Action was encouraged through city councils, school and
enforcement agencies, alcohol merchants, business associations
and the media. A leadership strategy team changed
numerous policies, procedures and practices in the Communities
Mobilizing for Change group. In 1992 and 1995,
approximately 4,500 twelfth graders were surveyed. A telephone
survey of 3,095 18- to 20-year olds was conducted
in 1992 and repeated in 1995. Response rates were greater
than 90%. Compliance check surveys of sales to study confederates
who appeared underage were conducted at more
than 25 off-sale outlets in 1992 and 1995.
Relative to the comparison communities, the intervention
communities achieved a 17% increase in checking age identification of youthful-appearing
alcohol purchasers and
a 24% decline in sales to potential underage purchasers by
bars and restaurants. There was a 25% decrease in the proportion
of 18- to 20-year olds seeking to buy alcohol, a
17% decline in the proportion of older teens who provided
alcohol to younger teens and a 7% decrease in the percentage
of respondents under age 21 who drank in the last 30
days. Among 18- to 20-year olds, there was also a significant
decline in arrests for driving under the influence
(Wagenaar et al., 2000b).
The Community Prevention Trial Program (Holder, 1997;
Holder et al., 2000) was a 5-year initiative designed to reduce
alcohol-involved injuries and death in three experimental
communities. The program used five reinforcing
components to change individual behavior by altering the
environmental, social and structural contexts of alcohol use.
First, community mobilization stimulated public policy interventions
by increasing general awareness and concern
about alcohol-related trauma. Program initiatives jointly
planned by project organizers and local residents were
implemented by the residents. Media, mobilization and intervention
activities had specific behavioral objectives tailored
to each site. Second, a "responsible beverage server"
component sought to reduce sales to intoxicated patrons
and to increase local enforcement of alcohol laws by working
with restaurants, bar and hotel associations, beverage
wholesalers and the Alcohol Beverage Control Commission.
Third, a driving-while-intoxicated (DWI) component
sought to increase the number of DWI arrests by a combination
of officer training, deployment of passive alcohol
sensors and media publicized checkpoints. Fourth, media
advocacy focused news attention on underage drinking; enforcement
of underage sales laws was increased; and clerks,
owners and managers were trained to prevent sales of alcohol
to minors. Fifth, local zoning powers regarding alcohol
outlet density were used to reduce availability of alcohol.
A quasi-experimental evaluation of intervention and comparison
communities documented the effects of each
intervention as well as the overall project effects on
alcohol-related injuries. During the study, local regulation
of alcohol outlets and public sites for drinking changed in
all three experimental communities. Compliance checks at
150 outlets where underage persons attempted to purchase
alcohol revealed a significant reduction in alcohol purchase
by youth.
The DWI reduction component resulted in an increase in
news coverage of DWI, additional police enforcement and
greater use of breath analyzer equipment. Telephone surveys
revealed a significant increase in perceived likelihood of DWI
arrest and a reduction in self-reported frequency of driving
after drinking. Roadside surveys also revealed reduction in
driving after drinking. Alcohol-related crash involvement as
measured by single vehicle night crashes declined 10-11%
more in the program group than the comparison communities.
Alcohol-related trauma visits to emergency departments
declined 43% (Holder et al., 2000).
The Massachusetts Saving Lives Program (Hingson et
al., 1996) was a 5-year (1988-93) comprehensive community
intervention designed to reduce alcohol-impaired driving
and related traffic deaths. Six program communities
were selected based on a competitive proposal process.

## REQUIRED ACTIONS
**a)** In the passage on community alcohol-prevention programs, by what percentage did alcohol-related trauma visits to emergency departments decline under the Community Prevention Trial Program?
**b)** Carry on the passage on community alcohol-prevention programs, starting right after its final sentence about how the six program communities were selected.

## DATA SECTION
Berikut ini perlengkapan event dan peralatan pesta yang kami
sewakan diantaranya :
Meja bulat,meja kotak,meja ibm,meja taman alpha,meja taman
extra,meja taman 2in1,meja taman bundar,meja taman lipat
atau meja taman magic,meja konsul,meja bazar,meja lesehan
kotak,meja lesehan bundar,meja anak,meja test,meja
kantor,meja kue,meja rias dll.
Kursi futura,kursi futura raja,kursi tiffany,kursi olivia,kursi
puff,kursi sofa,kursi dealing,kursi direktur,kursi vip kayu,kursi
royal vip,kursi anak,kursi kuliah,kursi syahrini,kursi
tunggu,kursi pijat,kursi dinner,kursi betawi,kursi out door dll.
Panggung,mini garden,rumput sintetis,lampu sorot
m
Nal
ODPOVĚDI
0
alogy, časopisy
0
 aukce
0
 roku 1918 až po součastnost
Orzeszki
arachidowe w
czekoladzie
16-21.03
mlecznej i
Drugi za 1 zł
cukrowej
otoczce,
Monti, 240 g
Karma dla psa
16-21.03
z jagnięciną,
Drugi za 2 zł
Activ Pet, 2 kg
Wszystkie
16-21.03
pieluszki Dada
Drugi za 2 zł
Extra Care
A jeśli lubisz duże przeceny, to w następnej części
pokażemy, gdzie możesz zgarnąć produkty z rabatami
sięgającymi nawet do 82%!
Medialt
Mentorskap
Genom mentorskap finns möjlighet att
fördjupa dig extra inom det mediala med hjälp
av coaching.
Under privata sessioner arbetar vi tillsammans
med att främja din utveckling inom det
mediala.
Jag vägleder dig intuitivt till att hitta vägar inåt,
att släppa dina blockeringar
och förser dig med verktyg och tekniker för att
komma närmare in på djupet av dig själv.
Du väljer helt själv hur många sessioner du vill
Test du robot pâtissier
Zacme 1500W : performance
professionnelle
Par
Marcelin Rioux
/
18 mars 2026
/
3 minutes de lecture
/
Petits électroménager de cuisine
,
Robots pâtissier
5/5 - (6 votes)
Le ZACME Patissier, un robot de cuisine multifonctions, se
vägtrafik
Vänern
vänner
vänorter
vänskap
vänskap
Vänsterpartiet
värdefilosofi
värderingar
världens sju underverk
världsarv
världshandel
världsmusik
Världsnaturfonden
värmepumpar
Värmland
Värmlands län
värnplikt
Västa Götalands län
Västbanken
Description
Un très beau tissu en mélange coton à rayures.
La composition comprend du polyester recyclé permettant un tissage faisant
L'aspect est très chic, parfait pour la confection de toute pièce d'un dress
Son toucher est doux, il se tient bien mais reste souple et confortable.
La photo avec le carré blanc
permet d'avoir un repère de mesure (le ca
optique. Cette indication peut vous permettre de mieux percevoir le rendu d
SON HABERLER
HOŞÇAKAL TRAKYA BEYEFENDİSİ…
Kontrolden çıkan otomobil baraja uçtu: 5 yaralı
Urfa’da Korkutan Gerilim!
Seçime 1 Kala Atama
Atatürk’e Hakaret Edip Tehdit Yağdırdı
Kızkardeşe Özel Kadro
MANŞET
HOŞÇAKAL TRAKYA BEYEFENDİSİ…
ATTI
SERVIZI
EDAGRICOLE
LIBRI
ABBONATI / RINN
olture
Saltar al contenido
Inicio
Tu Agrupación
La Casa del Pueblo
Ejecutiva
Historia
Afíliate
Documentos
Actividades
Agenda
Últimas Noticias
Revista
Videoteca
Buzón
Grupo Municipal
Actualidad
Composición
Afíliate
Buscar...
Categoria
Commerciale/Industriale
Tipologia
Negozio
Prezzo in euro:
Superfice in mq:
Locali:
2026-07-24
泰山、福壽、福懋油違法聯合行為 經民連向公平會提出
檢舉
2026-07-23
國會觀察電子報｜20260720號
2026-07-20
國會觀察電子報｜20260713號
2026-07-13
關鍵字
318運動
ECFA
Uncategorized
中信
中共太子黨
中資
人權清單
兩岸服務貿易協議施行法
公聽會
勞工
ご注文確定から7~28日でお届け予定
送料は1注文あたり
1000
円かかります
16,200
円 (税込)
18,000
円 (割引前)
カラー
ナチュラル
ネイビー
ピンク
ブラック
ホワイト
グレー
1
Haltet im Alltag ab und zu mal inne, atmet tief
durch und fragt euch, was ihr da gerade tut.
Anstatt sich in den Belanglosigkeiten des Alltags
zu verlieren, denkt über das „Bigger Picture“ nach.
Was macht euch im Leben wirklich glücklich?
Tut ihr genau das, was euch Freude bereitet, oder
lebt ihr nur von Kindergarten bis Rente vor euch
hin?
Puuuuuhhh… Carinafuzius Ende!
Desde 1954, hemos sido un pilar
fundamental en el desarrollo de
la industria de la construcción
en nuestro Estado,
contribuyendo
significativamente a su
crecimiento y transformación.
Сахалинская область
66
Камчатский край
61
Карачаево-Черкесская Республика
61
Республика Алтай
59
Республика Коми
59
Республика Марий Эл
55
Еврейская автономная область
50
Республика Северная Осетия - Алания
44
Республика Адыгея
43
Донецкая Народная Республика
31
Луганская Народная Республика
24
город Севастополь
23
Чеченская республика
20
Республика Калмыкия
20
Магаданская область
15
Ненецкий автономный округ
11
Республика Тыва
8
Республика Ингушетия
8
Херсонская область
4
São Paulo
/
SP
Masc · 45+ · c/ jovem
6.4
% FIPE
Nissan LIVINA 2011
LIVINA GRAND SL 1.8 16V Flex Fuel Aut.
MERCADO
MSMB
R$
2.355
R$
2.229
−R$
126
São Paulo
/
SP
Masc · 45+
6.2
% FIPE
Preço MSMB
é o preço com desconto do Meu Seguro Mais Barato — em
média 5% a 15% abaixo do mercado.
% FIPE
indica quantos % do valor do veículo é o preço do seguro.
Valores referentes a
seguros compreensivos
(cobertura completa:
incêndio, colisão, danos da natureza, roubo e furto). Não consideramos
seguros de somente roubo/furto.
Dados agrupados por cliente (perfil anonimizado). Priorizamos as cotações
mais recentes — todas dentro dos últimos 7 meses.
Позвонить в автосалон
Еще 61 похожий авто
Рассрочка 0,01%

## ANSWERS FOR EACH ITEM
**a)** They declined 43%.

**b)**
These were compared with five matched communities whose
applications also satisfied selection criteria but were not
funded. The rest of Massachusetts also served as a comparison.
Outcome data were collected for the period 5 years
before and 5 years after the intervention.
In each program community, a full-time coordinator from
the mayor's office organized a task force of concerned private
citizens and organizations and officials representing
various city departments (e.g., school, health, police and
recreation). Each community received approximately $1 per
inhabitant per year in program funds. Half the funds were
spent to hire the coordinator and the balance was for increased
police enforcement and other program activities and
educational materials. Voluntary activity was also encouraged.
Active task force membership ranged from 20 to 100
persons in each community. An average of 50 organizations
participated in each city.
Most initiatives were developed by the communities. The
program sought to reduce drunk driving and related risky
behaviors such as speeding, running red lights, failure to
yield to pedestrians in crosswalks and failure to wear safety
belts. To reduce drunk driving and speeding, communities
introduced media campaigns, checkpoints, business information
programs, speeding and drunk-driving awareness
days, speed watch telephone hotlines, police training, high
school peer-led education, Students Against Drunk Driving
chapters, college prevention programs, alcohol-free prom
nights, beer keg registration and increased liquor outlet surveillance
by police to reduce underage alcohol purchase.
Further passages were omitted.